For instance, in mid-April Boston City Hospital suspended all the accused doctors. Two weeks later, the free abortion program at the Roxbury-based hospital stopped, professedly because of a lack of funds. Detractors claimed that City Hospital was leery of the ballooning controversy surrounding abortions. The Department of Health and Hospitals at City Hospital renewed the program in May--and reinstated the doctors a week after they were suspended.

As for fetal research, sources in the Harvard medical area say it quickly came to a halt following the indictments.

Governor Francis W. Sargent is now considering a state bill to limit research to those fetuses obtained from spontaneous abortions. Opponents and backers of this proposal both staged demonstrations while it was in the legislature.

The air is so thick, in fact, with anti-abortion sentiment, that Sabath says colleagues are afraid to come to his defense.

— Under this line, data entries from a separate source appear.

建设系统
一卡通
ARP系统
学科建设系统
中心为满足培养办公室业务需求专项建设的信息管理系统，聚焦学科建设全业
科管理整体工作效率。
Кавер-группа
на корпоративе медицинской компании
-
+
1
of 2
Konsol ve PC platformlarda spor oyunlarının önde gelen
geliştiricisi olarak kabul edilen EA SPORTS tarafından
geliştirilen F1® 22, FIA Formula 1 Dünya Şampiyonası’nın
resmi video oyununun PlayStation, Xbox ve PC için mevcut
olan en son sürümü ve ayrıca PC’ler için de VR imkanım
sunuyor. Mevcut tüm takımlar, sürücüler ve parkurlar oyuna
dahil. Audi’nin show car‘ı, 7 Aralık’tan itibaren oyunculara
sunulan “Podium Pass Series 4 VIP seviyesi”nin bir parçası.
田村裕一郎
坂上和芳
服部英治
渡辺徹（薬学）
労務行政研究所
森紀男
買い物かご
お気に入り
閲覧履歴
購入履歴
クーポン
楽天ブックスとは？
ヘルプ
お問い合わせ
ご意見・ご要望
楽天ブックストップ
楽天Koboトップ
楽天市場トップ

"Some senior physicians at several different Boston hospitals have been unwilling to make statements for fear of reprisal," Sabath said.

However, Dr. Howard H. Hiatt '46, Dean of the School of Public Health, Dr. David G. Nathan '51, associate professor of Pediatrics, and Professor Weller made statements last week urging a Sargent veto of the state bill.

The original indictments have already attracted national attention, and a trial this summer might only provide the focus for more general abortion debate.